TEKS BACAAN:
■ ■ ■ ■

Ada satu fenomena menarik atau mungkin lebih tepatnya miris di sela-sela perjuangan Timnas U-19 di ajang Piala Asia U-19 2018 yakni bermunculannya banyak tagar 'perlawanan' kepada perjuangan Garuda Muda. Sejumlah tagar mulai dari tagar Taiwan Day sampai UEA Day bermunculan di tengah-tengah dukungan para suporter Timnas di jagat Twitter.
Kemunculan tagar ini bukan di-kicaukan oleh para pendukung negara tersebut, tapi oleh para netizen Indonesia, para suporter Indonesia. Mayoritas mereka yang menyuarakan dan mempopulerkan tagar tersebut bukan didasari karena faktor kecewa melihat buruknya permainan Timnas U-19 misalnya tapi karena ada faktor lain.
Faktor kekecewaan yang sangat besar kepada federasi, PSSI, karena klub yang mereka cintai mendapat sanksi jadi alasannya. Mengapa bisa dikatakan demikian? Karena dari penelusuran saya atau mungkin teman-teman lain yang memperhatikan kicauan mengenai tagar Taiwan Day, Qatar Day, hingga UEA Day disuarakan oleh mereka yang identik dengan satu kelompok suporter tertentu.

■ ■ ■ ■

TUJUAN TUGAS 1: Ringkaslah teks tentang tagar perlawanan terhadap Timnas U-19 di atas dalam dua kalimat.

■ ■ ■ ■

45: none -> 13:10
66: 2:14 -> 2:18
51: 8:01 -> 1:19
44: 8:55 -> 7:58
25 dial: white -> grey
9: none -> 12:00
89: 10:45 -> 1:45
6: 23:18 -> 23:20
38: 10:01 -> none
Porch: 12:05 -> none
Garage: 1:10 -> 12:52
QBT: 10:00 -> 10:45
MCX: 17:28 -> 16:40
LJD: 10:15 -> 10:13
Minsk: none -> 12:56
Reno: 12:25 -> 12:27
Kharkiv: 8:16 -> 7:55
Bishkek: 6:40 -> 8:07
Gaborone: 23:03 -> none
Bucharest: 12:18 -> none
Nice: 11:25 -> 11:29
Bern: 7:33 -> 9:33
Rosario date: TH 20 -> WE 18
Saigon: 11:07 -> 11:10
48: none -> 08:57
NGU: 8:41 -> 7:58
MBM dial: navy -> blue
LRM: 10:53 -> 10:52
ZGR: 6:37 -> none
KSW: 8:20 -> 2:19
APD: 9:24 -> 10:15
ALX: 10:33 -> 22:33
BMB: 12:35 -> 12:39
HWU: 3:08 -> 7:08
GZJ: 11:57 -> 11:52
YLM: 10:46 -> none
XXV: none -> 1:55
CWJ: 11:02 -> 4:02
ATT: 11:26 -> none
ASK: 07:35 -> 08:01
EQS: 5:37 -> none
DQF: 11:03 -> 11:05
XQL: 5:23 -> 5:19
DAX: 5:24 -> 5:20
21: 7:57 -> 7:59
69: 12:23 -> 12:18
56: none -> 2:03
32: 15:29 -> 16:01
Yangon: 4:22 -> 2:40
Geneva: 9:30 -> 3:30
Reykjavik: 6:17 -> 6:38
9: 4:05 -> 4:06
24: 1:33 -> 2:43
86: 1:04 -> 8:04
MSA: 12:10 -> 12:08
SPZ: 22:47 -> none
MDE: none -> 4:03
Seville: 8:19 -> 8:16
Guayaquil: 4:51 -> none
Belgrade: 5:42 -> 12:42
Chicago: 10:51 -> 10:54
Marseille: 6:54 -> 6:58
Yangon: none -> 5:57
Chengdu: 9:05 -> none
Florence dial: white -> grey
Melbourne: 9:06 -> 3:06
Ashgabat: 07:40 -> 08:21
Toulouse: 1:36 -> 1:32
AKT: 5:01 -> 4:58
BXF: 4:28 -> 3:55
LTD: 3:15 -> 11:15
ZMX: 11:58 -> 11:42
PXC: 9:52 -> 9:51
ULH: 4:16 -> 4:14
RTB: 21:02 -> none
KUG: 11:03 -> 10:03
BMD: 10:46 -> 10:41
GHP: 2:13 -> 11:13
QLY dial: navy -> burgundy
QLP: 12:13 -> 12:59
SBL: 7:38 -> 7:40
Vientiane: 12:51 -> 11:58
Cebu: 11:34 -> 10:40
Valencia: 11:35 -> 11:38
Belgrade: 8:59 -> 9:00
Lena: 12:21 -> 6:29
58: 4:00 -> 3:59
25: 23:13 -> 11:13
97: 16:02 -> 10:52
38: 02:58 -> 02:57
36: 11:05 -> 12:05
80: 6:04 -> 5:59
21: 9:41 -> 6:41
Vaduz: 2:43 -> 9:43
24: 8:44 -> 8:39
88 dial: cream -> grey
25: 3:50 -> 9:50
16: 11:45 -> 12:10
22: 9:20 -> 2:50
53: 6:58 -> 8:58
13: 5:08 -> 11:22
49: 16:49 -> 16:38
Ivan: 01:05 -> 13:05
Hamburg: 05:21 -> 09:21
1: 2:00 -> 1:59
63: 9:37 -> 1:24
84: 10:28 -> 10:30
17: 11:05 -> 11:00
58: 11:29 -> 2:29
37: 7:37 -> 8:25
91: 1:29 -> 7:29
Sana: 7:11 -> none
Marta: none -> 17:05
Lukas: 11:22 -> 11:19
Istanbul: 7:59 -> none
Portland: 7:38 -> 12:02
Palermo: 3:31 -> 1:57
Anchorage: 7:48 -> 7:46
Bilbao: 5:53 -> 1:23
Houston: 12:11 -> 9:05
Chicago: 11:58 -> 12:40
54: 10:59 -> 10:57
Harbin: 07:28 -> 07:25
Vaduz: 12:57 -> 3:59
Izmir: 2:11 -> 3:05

■ ■ ■ ■

TUJUAN TUGAS 2: Kembalikan setiap baris catatan yang memuat kata "grey", dengan membedakan huruf besar dan huruf kecil.

PENYELESAIAN 1: Di tengah perjuangan Timnas U-19 di Piala Asia U-19 2018, bermunculan di Twitter tagar yang melawan Garuda Muda, mulai dari Taiwan Day sampai UEA Day, yang justru dikicaukan oleh netizen dan suporter Indonesia sendiri. Menurut penulis, sebagian besar dari mereka terdorong bukan oleh buruknya permainan Timnas, melainkan oleh kekecewaan besar terhadap PSSI karena klub yang mereka cintai dijatuhi sanksi, dan tagar itu disuarakan oleh orang-orang yang identik dengan satu kelompok suporter tertentu.

PENYELESAIAN 2:
25 dial: white -> grey
Florence dial: white -> grey
88 dial: cream -> grey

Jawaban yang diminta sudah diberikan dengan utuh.